Imagine you are in a car that is driving and thinking for itself. You are sitting behind the wheel, not necessarily alert to the situation on the road. There’s no reason to keep a vigil eye on your window because the self-driving car came with the promise that all you would have to do is lie back and enjoy the drive. Keeping to the car company’s promise, the vehicle moves smoothly, makes all the right turns, brakes on the red light and even changes lanes on its own accord.

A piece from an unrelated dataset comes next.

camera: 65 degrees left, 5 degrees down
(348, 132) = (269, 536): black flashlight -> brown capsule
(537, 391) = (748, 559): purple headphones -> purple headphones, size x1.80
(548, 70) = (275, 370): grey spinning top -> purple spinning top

However, it faces a dilemma when a little boy abruptly jumps into the road with his mother chasing after him. The car advances quickly. The vehicle programs to steer you right, away from the two pedestrians. But it detects a wall to your right and hesitates. “Uh-oh.” At this point, there is no way to save everyone. The car’s next move can possibly save a life or multiple lives. Does it sacrifice you and minimize the number of deaths? Or save the boy and the mother? The same conundrum persists even if you were in charge of the wheel, but the car faces a more difficult problem, as a mechanical device wanting in the ability to think and judge ethically. Such ethical dilemmas make self-driving cars problematic. In the current legal system, who would be at fault? The car company? The owner? The pedestrian for running into the street?

The driver was behind the wheel but the autonomous car was certainly the one that steered it and made the choice of who got hurt. Technology giants such as Google and Tesla Motors that are spearheading the development of self-driving cars currently lack clear solutions to such accidents despite their increasing advancement. Tesla even recently released their first automated driving system model called Autopilot in their Model S electric sedans. An increasing number of people are purchasing such cars from companies like Tesla and creating more space for issues of accountability.

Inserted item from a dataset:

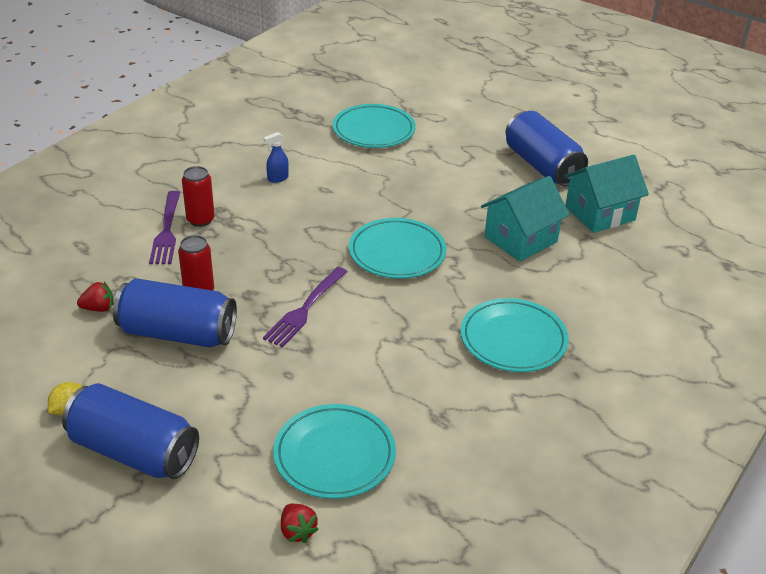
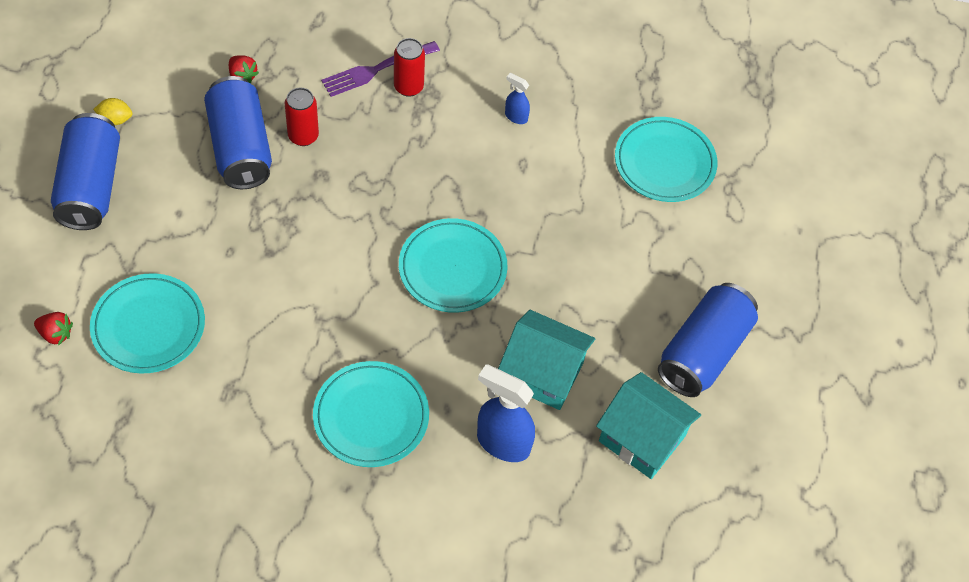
camera: 60 degrees right, 20 degrees up
(297, 531) = (56, 334): red strawberry -> red strawberry turned 105 degrees counterclockwise
(305, 309) = (324, 227): purple fork -> none
(572, 278) = (502, 443): none -> blue spray bottle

Tesla’s Autopilot allows the car “to steer, switch lanes and manage speed on its own,” according to MIT Technology Review. But shortly following the program's release, customers were listing numerous problems that pertained to the issue of accountability.

In a YouTube video, a Tesla model S driver referred to a close collision experience when the car failed to switch lanes fast enough. He commented in his video, “Had I not reacted quickly and jerked the steering wheel in the opposite direction, a devastating head-on collision would have occurred.” This portends the many possible accidents that could occur if drivers do not remain vigilant behind the wheel. The near-accident not only proved liability problems, but also negates the whole point of such vehicles: the driver might as well be in charge of the steering wheel the entire time if such accidents are foreseeable.

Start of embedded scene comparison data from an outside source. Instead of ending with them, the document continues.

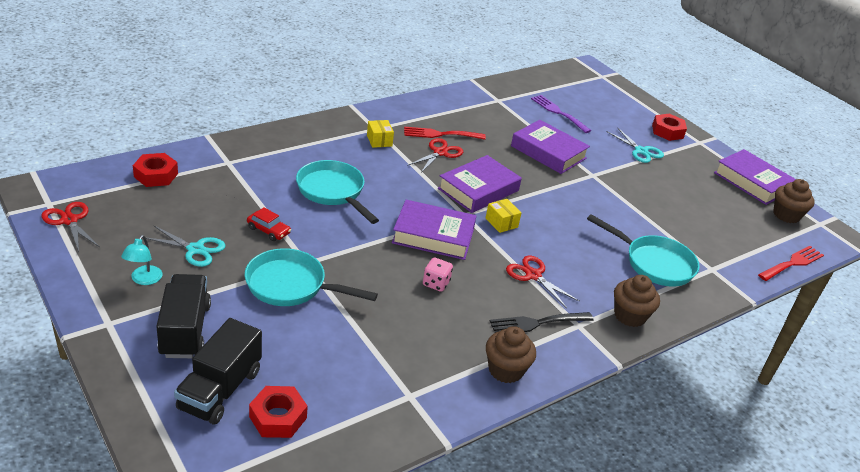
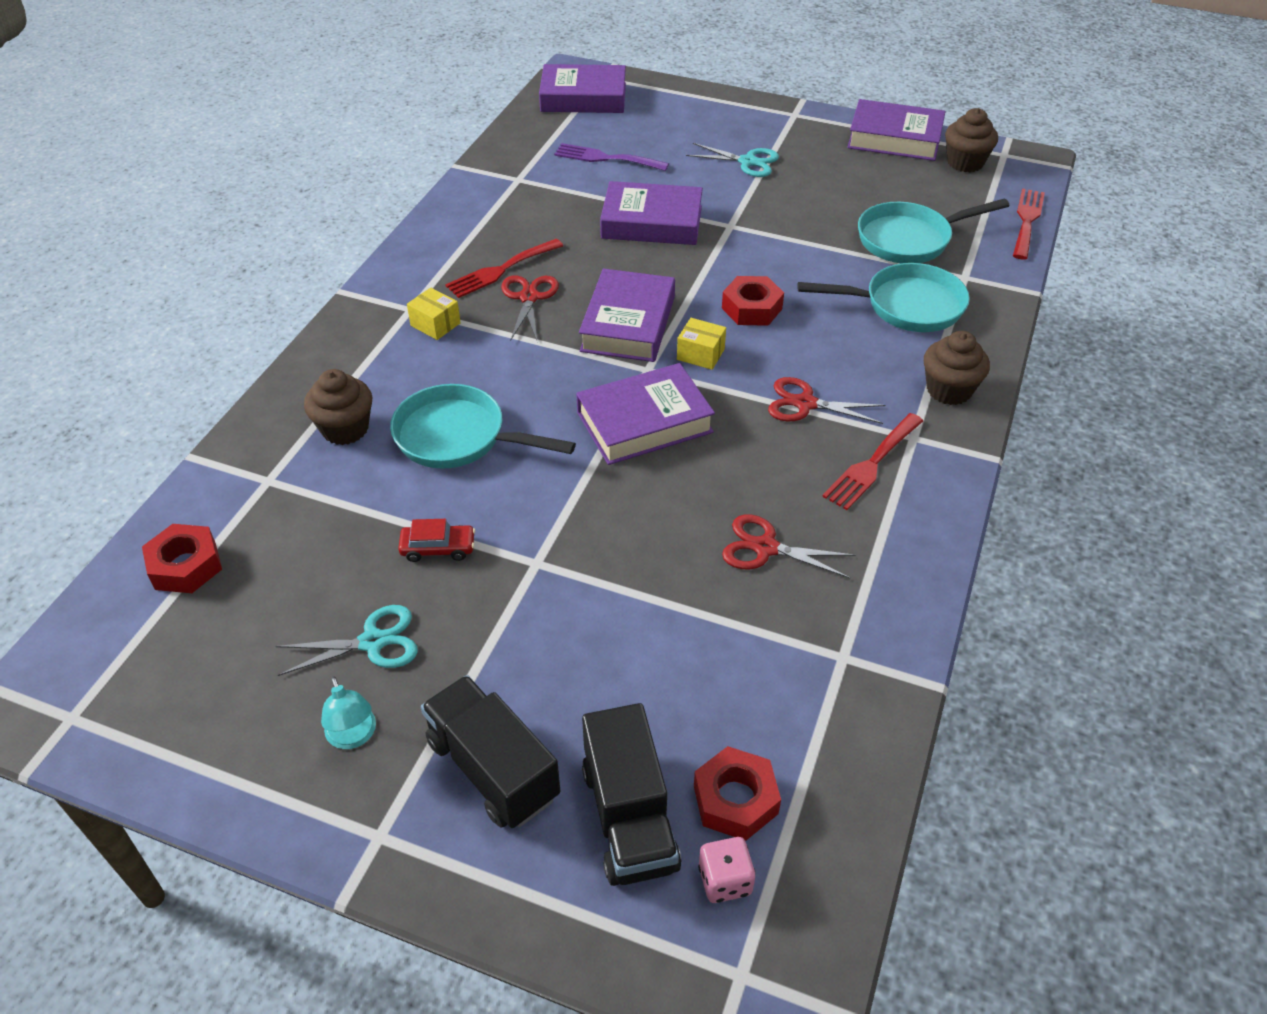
camera: 30 degrees left, 10 degrees up
(69, 220) = (137, 722): red scissors -> red scissors (765, 548)
(291, 286) = (554, 608): turquoise pan -> turquoise pan (910, 239)
(436, 283) = (715, 486): pink dice -> pink dice (725, 880)
(505, 370) = (902, 548): brown cupcake -> brown cupcake (345, 429)
(537, 323) = (872, 464): black fork -> red fork
(579, 80) = (583, 97): none -> purple book
(667, 131) = (748, 118): red nut -> red nut (752, 308)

Companies like Google are also advancing models that will be consummately “self-driving” and will even be sold without a steering wheel. For Google’s Self-Driving Cars, the only control human drivers are offered is a single button that will stop the car. Google declares that their model of autonomous cars will dramatically reduce vehicular accidents as “94 percent of accidents in the U.S. involve human error,” but it does not eradicate the quandary of accountability if an accident were to happen due to a malfunction in the program. Stopping the car with a button will not be the uniform solution to preventing all types of car accidents. The button’s dysfunction would also mean complete autonomy of the car with no way for the driver to have control over its actions.

Moreover, anyone could be behind the wheel of fully autonomous cars and fulfill the job of reaching a destination. If so, what will the legal driving age be? The legal age is likely to go down if human drivers are no longer held responsible for the accidents. If this becomes the case, an immature child could use the car for mischief and manage to escape blame. Learning to drive with your hands on the wheel is a “rite of passage,” as it teaches one to be responsible for his—not the car’s—actions behind the wheel.

Autonomous cars will also devalue the importance of etiquette. Once fully autonomous cars roam this world, we will briskly forget what it was like to interact with other drivers on the roads and even more so face to face. Human interaction is becoming increasingly hard to find in the android-advancing century, and self-driving cars are perpetuating this epidemic. In my eyes, self-driving vehicles are approaching an era with a subdued sense of human co-existence.

One possible advantage of the advancement of vehicular Artifical Intelligence (AI) is reduced count of human error induced accidents such as from drunk driving. While this advantage may be realized in the future of flawless self-driving cars, the present AI models are prone to accidents even with sober drivers. As for now, accidental and unaccountable computer death rates will climb up the chart with self-driving cars.

Currently, autonomous cars are driving to a cliffhanger of unfathomable questions. The far future could be different, possibly providing feasible solutions to such questions. Yet through the present window, I can only see human convenience advancing towards a sticky pile of ethical conundrums.